CONTACT: Marisa Melton, (208) 743 - 1388,

Congressman Fulcher and Kilmer Introduces Legislation to End Blood Quantum Rule for Native Americans  

WASHINGTON D.C. U.S. Congressman Russ Fulcher (ID-01) and Derek Kilmer (WA-06) introduced the Tribal Border Crossing Parity Act. This legislation will redouble America’s efforts to end a half-century-old U.S. immigration policy that requires Native Americans to carry proof of their blood quantum, documents proving they’re at least 50 percent Native American when exercising their treaty-protected right to cross between the U.S. and Canada freely.

Currently, the Department of the Interior issues certificates to prove an individual’s Native American or Alaskan Native heritage. This can be challenging for many eligible individuals who may lack access to necessary records. The blood quantum requirement also infringes on the sovereignty of federally recognized Tribes to determine their own membership.

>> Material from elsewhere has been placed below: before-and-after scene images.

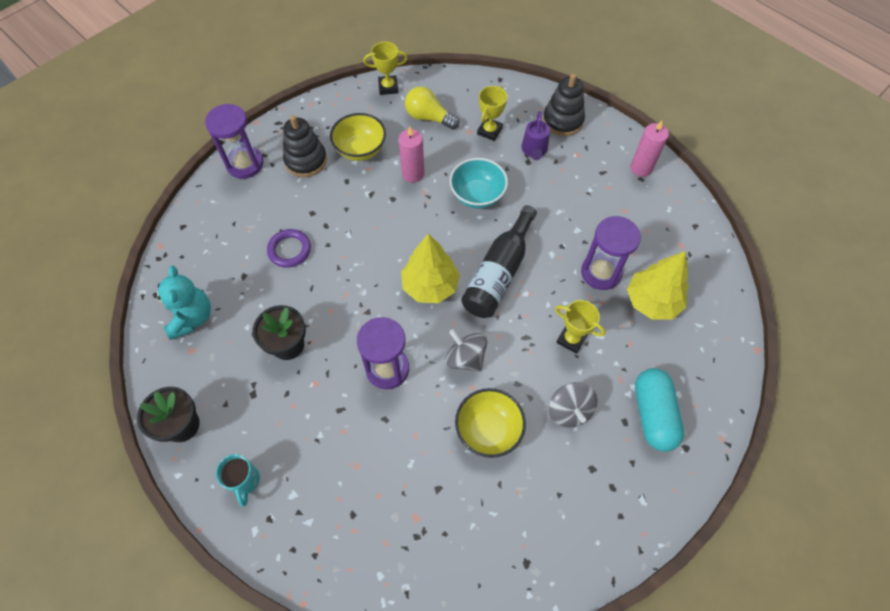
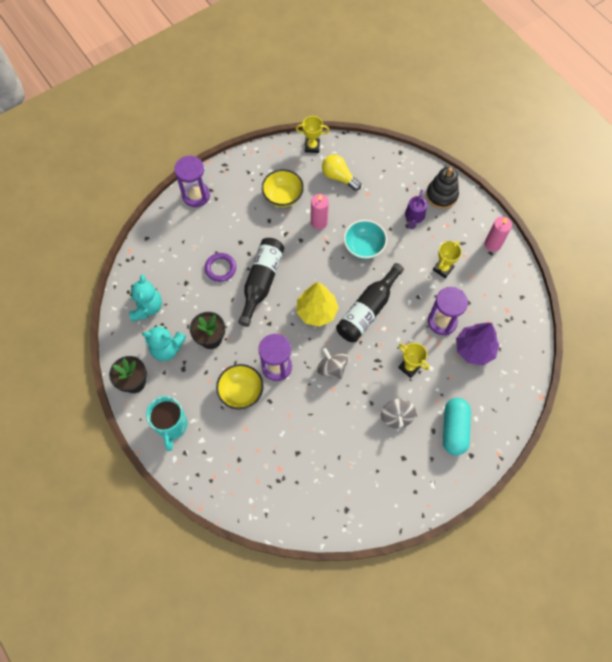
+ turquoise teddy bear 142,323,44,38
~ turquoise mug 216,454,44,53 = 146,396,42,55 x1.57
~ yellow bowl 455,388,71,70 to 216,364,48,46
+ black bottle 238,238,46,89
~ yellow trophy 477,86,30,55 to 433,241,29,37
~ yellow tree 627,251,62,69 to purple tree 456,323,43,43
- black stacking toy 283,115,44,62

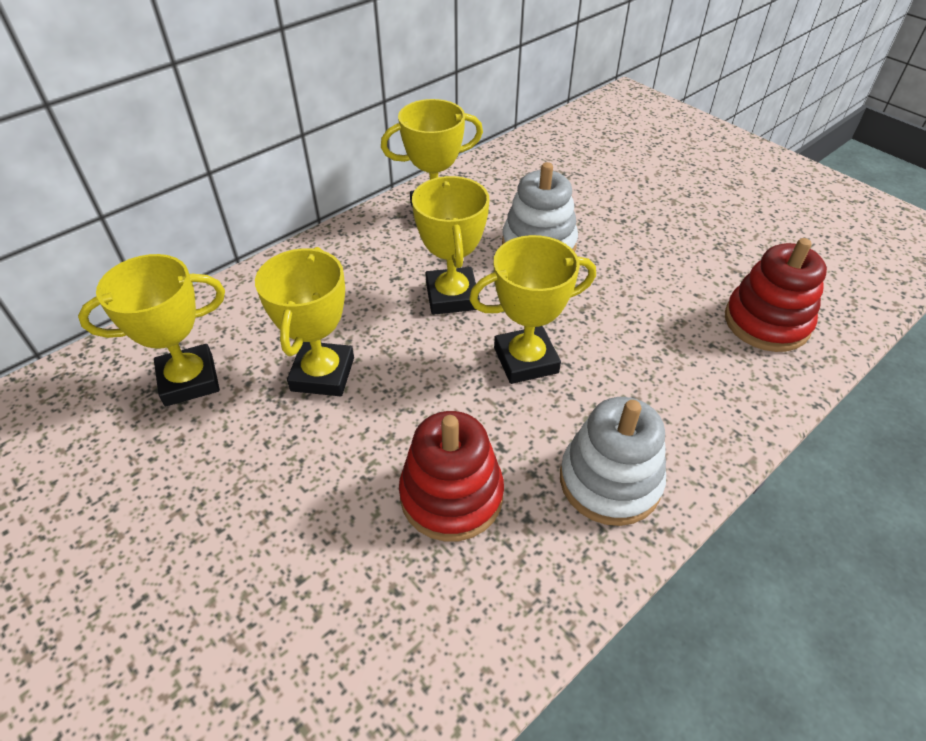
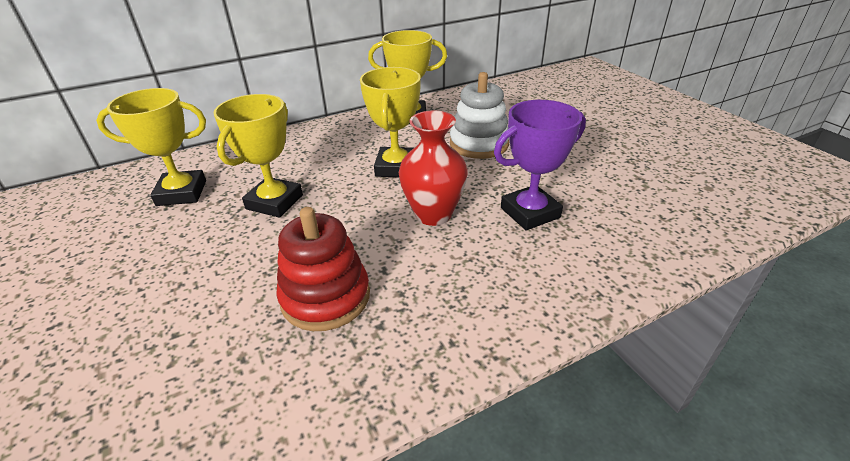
~ yellow trophy 469,235,127,149 to red vase 399,111,69,115
+ purple trophy 494,100,92,130
- white stacking toy 560,397,106,129
- red stacking toy 725,238,102,114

The Tribal Border Crossing Parity Act would simplify this process for border crossing by eliminating the blood quantum requirement. Ultimately, the bill would allow Tribal members to use their Tribe-issued IDs as proof of membership in a federally recognized Tribe to cross the border.

"I am pleased to join this bipartisan effort to support the Kootenai Tribe in my district, by updating this clearly outdated policy,” said Rep. Fulcher. “Native Americans have the sovereignty to determine tribal eligibility on their own accord. Requiring someone to prove 50% tribal blood quantum is clearly unnecessary.”

This legislative effort addresses issues stemming from the Jay Treaty of 1794, which was pivotal in preventing a second war with Great Britain, establishing trade policies, and setting the U.S.-Canada border inadvertently dividing Tribal lands. The treaty originally allowed Native Americans to travel freely across the border. However, the 1952 Immigration and Nationality Act amendment imposed a blood quantum requirement for this right, complicating cross-border travel for many Tribal members.

“Requiring Native Americans to prove their blood quantum in order to exercise their treaty-protected rights is ridiculous and discriminatory,” said Rep. Kilmer. “The federal government must respect the sovereignty of each federally recognized Tribe to determine who is eligible to exercise their treaty rights.”

The bill, developed in collaboration with the Jay Treaty Border Alliance– a coalition advocating for Tribal sovereignty and addressing border-related concerns – is endorsed by the National Congress of American Indians, Kootenai Tribe of Idaho, and Prairie Band Potawatomi Nation.

“The “Prairie Band Potawatomi Nation strongly supports the Tribal Border Crossing Parity Act, an Act that will help reclaim the rights inherent to our people and our Potawatomi relatives across the border,” said Joseph Rupnick, Chairman of the Prairie Band Potawatomi Nation. “Our forced removal to Kansas, coupled with the 50% blood quantum requirement to cross the U.S.-Canada border, has disrupted our connections with our relatives and members in Canada. This Act paves the way for reuniting our people and preserving our language and culture. It recognizes our sovereign authority to determine our own membership and to maintain the bonds that geography and policy have strained. We commend Rep. Kilmer and Rep. Fulcher for taking steps to reinforce the promises made in the Jay Treaty.”

“The U.S.-Canada border directly divided the Ktunaxa/Kootenai people between two countries,” said Jennifer Porter, Chairwoman of the Kootenai Tribe of Idaho. “Although we were promised the right of free passage across the border in the Jay Treaty, that promise has not been kept. I applaud Rep. Fulcher and Rep. Kilmer in their efforts to restore respect and mobility of the Ktunaxa people as originally intended by the Jay Treaty. By removing the blood quantum requirement, Congress acknowledges the rights of U.S. Tribes to define their community and membership, reinforcing the foundations of self-governance and cultural integrity.”

“The National Congress of American Indians (NCAI) commends Representatives Kilmer and Fulcher for their leadership in introducing the Tribal Border Crossing Parity Act and calls upon all members of Congress to acknowledge its critical significance and expedite its passage,” said Larry Wright, Jr., Executive Director of the National Congress of American Indians. “NCAI supports the implementation of the Jay Treaty and the removal of the United States’ 50% blood quantum requirement—a requirement that starkly conflicts with both the principles of federal Indian law and the UN Declaration on the Rights of Indigenous Peoples, impedes Tribal citizens’ First Amendment rights to freely practice their religion, and undermines Tribal sovereignty.”